## Opdracht A
Kun je de tekst over de sluitingen van toprestaurants volledig en woord voor woord uitschrijven?

Restaurant Vanderveen in Amsterdam sluit op 20 mei 2023, een maand na de komst van de eerste Michelinster, de deuren. In slechts een jaar tijd is dit het zoveelste restaurant in het topsegment dat dicht gaat na een financieel gevecht. Wat valt op aan deze sluitingen? We vroegen culinair experts om een analyse.

Afgelopen jaar gingen de volgende restaurants met een Michelinster Vanderveen al voor met een sluiting: Tilia in Etten-Leur, Mijn Keuken in Wouw en Van der Dussen in Delft. Maar ook andere fine dining restaurants – met een vermelding in de culinaire gidsen van Michelin, Lekker en Gault&Millau – moesten noodgedwongen op slot: zoals Fizzy in Epe, Aim in Loosdrecht en Graffiti in Heerlen. 

Lees meer over de sluiting van Vanderveen in de rubriek met culinair nieuws»

Gevecht in stilte

“En dan hebben we het nog niet eens over de restaurants die momenteel in stilte vechten om het hoofd boven water te houden”, aldus trendwatcher Gijsbregt Brouwer. “In de horeca is het toch vaak de schone schijn ophouden om geen gasten te verliezen. Een dreigende sluiting wordt vooraf niet bekend gemaakt. Onderhuids speelt nog veel meer.”

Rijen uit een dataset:
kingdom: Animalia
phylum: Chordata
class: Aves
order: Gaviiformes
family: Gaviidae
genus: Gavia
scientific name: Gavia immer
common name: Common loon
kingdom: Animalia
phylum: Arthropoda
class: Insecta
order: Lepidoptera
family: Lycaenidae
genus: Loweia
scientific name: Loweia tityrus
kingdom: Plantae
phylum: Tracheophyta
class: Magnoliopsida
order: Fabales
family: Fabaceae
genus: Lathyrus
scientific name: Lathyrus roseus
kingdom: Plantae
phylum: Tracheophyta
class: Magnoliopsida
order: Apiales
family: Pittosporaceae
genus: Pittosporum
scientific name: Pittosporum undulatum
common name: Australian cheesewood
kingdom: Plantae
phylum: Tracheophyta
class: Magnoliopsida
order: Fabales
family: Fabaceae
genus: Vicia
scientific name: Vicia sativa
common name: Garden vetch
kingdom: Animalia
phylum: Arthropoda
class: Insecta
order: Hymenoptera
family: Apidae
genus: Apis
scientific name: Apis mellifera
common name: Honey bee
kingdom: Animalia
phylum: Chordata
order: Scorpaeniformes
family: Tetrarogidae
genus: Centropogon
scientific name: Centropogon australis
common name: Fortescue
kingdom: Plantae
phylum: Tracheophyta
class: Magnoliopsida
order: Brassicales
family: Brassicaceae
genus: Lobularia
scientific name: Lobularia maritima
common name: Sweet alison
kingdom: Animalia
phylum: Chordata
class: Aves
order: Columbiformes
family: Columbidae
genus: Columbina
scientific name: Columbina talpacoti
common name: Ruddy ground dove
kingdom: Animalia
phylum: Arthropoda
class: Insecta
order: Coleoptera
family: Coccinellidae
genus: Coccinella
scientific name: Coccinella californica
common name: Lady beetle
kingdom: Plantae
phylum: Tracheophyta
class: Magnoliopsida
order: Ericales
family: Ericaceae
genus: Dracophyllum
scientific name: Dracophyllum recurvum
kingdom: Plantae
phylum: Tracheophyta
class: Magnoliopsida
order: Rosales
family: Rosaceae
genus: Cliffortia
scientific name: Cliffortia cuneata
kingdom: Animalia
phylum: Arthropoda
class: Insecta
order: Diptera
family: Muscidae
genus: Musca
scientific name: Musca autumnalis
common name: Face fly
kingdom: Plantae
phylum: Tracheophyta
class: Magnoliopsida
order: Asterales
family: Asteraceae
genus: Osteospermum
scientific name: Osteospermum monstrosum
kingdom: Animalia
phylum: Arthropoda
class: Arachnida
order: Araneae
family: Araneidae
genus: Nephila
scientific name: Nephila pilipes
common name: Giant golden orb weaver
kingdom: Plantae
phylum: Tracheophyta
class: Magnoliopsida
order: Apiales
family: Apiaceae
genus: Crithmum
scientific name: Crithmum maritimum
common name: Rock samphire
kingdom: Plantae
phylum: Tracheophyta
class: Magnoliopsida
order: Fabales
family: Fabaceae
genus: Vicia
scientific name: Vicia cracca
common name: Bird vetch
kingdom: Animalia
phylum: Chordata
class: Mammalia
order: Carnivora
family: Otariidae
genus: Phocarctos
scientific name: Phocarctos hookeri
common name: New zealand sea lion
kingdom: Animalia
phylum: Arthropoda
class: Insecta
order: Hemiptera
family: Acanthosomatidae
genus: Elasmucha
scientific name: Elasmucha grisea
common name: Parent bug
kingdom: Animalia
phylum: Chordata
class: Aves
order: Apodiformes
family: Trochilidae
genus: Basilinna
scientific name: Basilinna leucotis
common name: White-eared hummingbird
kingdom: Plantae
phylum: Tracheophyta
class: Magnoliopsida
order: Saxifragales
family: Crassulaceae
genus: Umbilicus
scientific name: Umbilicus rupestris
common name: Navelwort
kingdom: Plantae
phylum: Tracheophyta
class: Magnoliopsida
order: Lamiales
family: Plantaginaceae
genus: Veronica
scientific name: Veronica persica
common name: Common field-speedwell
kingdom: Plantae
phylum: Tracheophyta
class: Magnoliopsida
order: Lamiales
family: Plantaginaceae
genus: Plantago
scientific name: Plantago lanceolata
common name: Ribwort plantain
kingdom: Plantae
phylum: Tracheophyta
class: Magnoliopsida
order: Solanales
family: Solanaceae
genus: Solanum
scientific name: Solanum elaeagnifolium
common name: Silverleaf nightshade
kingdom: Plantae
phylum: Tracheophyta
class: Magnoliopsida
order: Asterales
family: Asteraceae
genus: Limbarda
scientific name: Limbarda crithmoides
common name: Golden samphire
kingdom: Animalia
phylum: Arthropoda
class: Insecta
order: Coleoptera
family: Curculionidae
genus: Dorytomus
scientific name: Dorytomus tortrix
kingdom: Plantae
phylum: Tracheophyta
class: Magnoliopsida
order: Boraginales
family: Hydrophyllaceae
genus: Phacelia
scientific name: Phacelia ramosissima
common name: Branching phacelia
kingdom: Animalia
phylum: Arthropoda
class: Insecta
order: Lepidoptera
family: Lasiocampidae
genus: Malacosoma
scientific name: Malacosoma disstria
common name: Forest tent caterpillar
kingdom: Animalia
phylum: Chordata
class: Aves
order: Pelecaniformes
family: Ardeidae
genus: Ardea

## Opdracht B
Kun je de regels uit de lijst, beginnend bij de regel met "scientific name: Basilinna leucotis" en eindigend bij de regel met "genus: Plantago", omzetten naar een JSON-lijst van strings met één string per regel? Laat lege regels weg en neem alleen deze regels op.

## Eindresultaat A
Restaurant Vanderveen in Amsterdam sluit op 20 mei 2023, een maand na de komst van de eerste Michelinster, de deuren. In slechts een jaar tijd is dit het zoveelste restaurant in het topsegment dat dicht gaat na een financieel gevecht. Wat valt op aan deze sluitingen? We vroegen culinair experts om een analyse.

Afgelopen jaar gingen de volgende restaurants met een Michelinster Vanderveen al voor met een sluiting: Tilia in Etten-Leur, Mijn Keuken in Wouw en Van der Dussen in Delft. Maar ook andere fine dining restaurants – met een vermelding in de culinaire gidsen van Michelin, Lekker en Gault&Millau – moesten noodgedwongen op slot: zoals Fizzy in Epe, Aim in Loosdrecht en Graffiti in Heerlen. 

Lees meer over de sluiting van Vanderveen in de rubriek met culinair nieuws»

Gevecht in stilte

“En dan hebben we het nog niet eens over de restaurants die momenteel in stilte vechten om het hoofd boven water te houden”, aldus trendwatcher Gijsbregt Brouwer. “In de horeca is het toch vaak de schone schijn ophouden om geen gasten te verliezen. Een dreigende sluiting wordt vooraf niet bekend gemaakt. Onderhuids speelt nog veel meer.”

## Eindresultaat B
[
  "scientific name: Basilinna leucotis",
  "common name: White-eared hummingbird",
  "kingdom: Plantae",
  "phylum: Tracheophyta",
  "class: Magnoliopsida",
  "order: Saxifragales",
  "family: Crassulaceae",
  "genus: Umbilicus",
  "scientific name: Umbilicus rupestris",
  "common name: Navelwort",
  "kingdom: Plantae",
  "phylum: Tracheophyta",
  "class: Magnoliopsida",
  "order: Lamiales",
  "family: Plantaginaceae",
  "genus: Veronica",
  "scientific name: Veronica persica",
  "common name: Common field-speedwell",
  "kingdom: Plantae",
  "phylum: Tracheophyta",
  "class: Magnoliopsida",
  "order: Lamiales",
  "family: Plantaginaceae",
  "genus: Plantago"
]